Les recherches ont abouti aux résultats suivants :

Au niveau national, la composante chronique de pauvreté rurale au Burkina est plus dominante, à cause notamment du niveau relativement élevé des inégalités inter-ménages

La pauvreté chronique est plus importante en zone non-cotonnière alors que la pauvreté transitoire est plus importante en zone cotonnière.

Cependant, les deux composantes de la pauvreté sont conjointement affectées par la faible dotation des ménages en actifs et par les chocs de revenu, notamment ceux causés par les variations des hauteurs d’eau de pluie.

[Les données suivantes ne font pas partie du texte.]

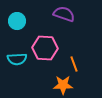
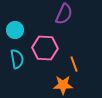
purple semicircle: rotated 95 degrees clockwise
cyan circle: moved 2 px left, 9 px down
cyan semicircle: rotated 96 degrees counterclockwise
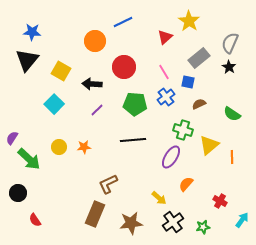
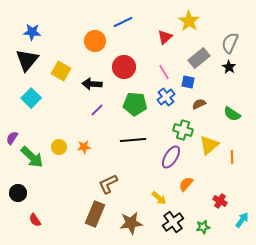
cyan square: moved 23 px left, 6 px up
green arrow: moved 3 px right, 2 px up
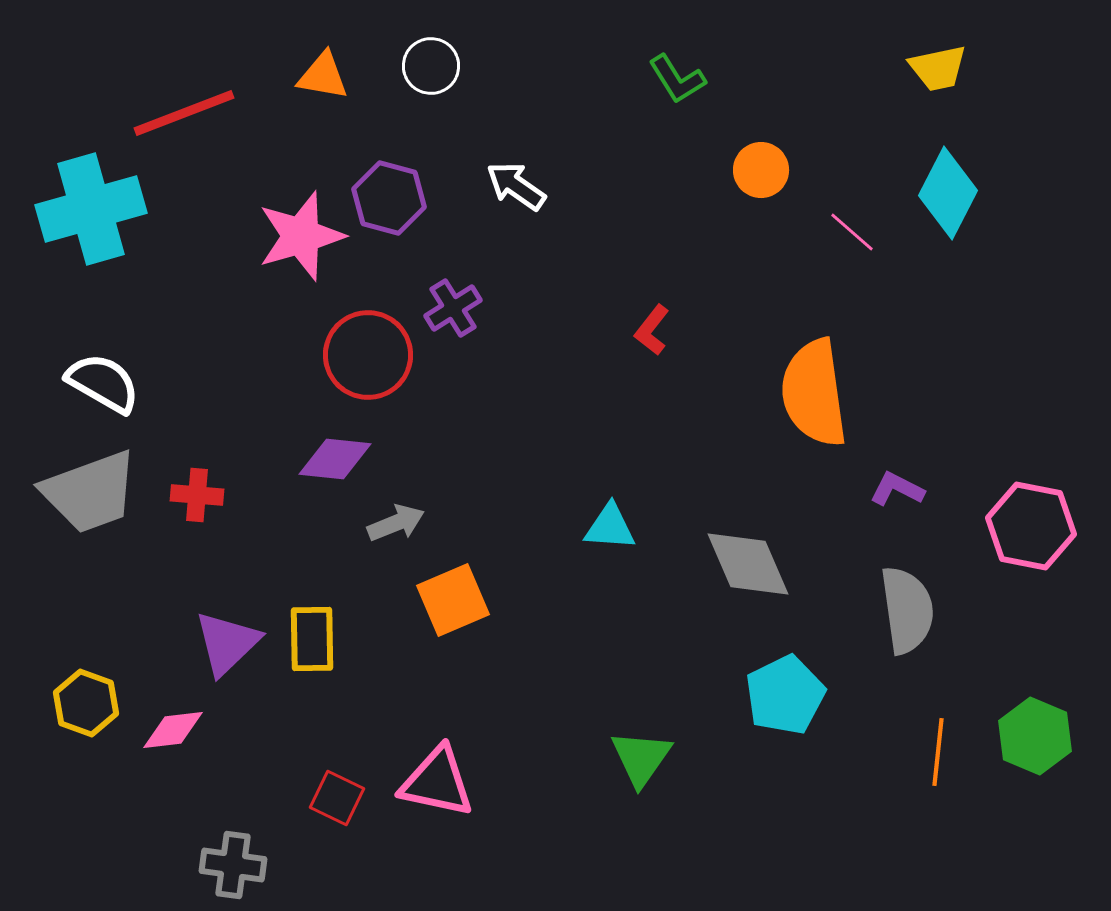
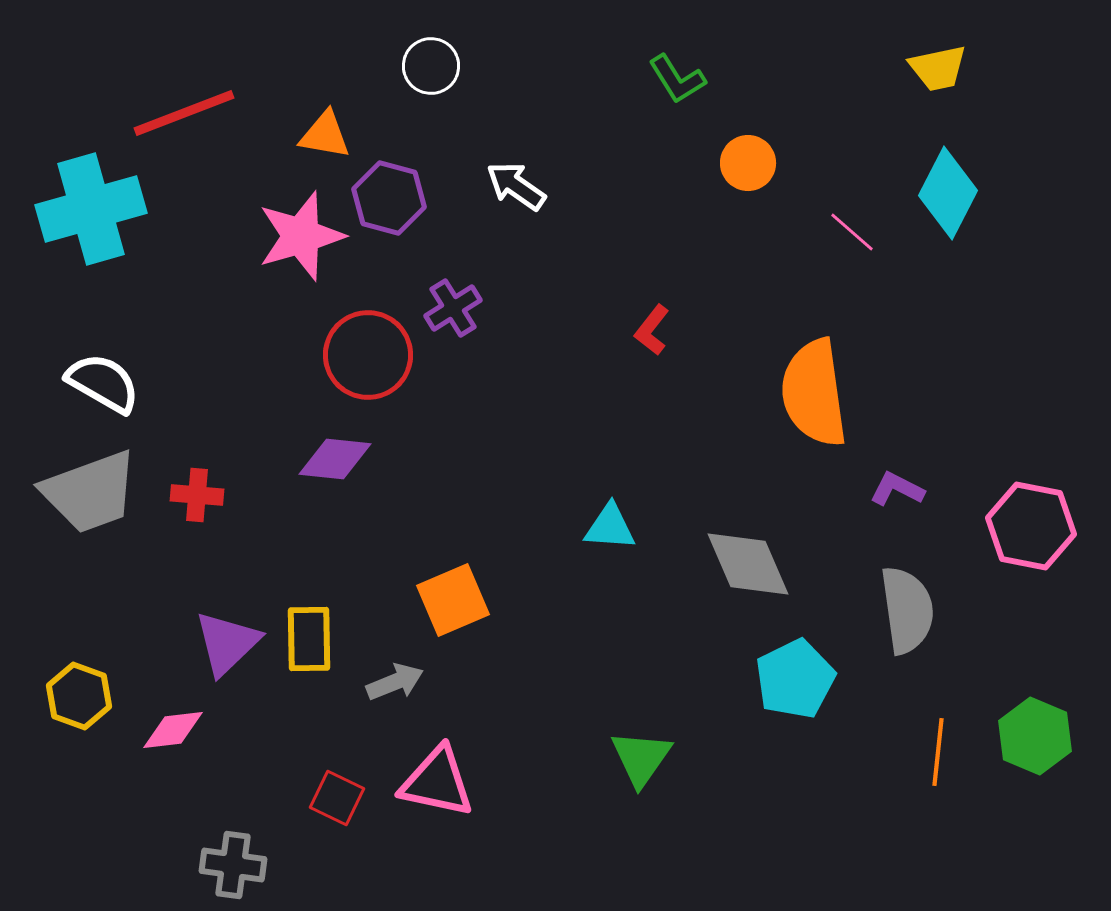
orange triangle: moved 2 px right, 59 px down
orange circle: moved 13 px left, 7 px up
gray arrow: moved 1 px left, 159 px down
yellow rectangle: moved 3 px left
cyan pentagon: moved 10 px right, 16 px up
yellow hexagon: moved 7 px left, 7 px up
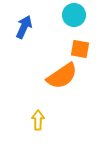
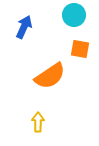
orange semicircle: moved 12 px left
yellow arrow: moved 2 px down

Les tests ont révélé que l’assurance individuelle de la consommation n’est pas parfaite bien qu’elle soit significativement affectée par le revenu permanent

Les ménages des zones cotonnières ont une plus grande capacité à assurer individuellement la consommation

Quelle que soit la zone, les ménages qui ont accès au crédit ont une plus grande capacité à assurer individuellement la consommation.

Quelle que soit la zone de résidence, la constitution de stocks de céréales est la principale forme d’épargne utilisée par les ménages pour assurer individuellement la consommation

L’accès au crédit améliore aussi la capacité des ménages à accumuler des actifs productifs.

 

Ces résultats montrent que les efforts déployés par les décideurs publics pour améliorer l’accès des pauvres au crédit doivent être renforcés, notamment par une réduction des coûts de transaction du marché de crédit et par une adaptation de l’offre aux besoins réels de financement.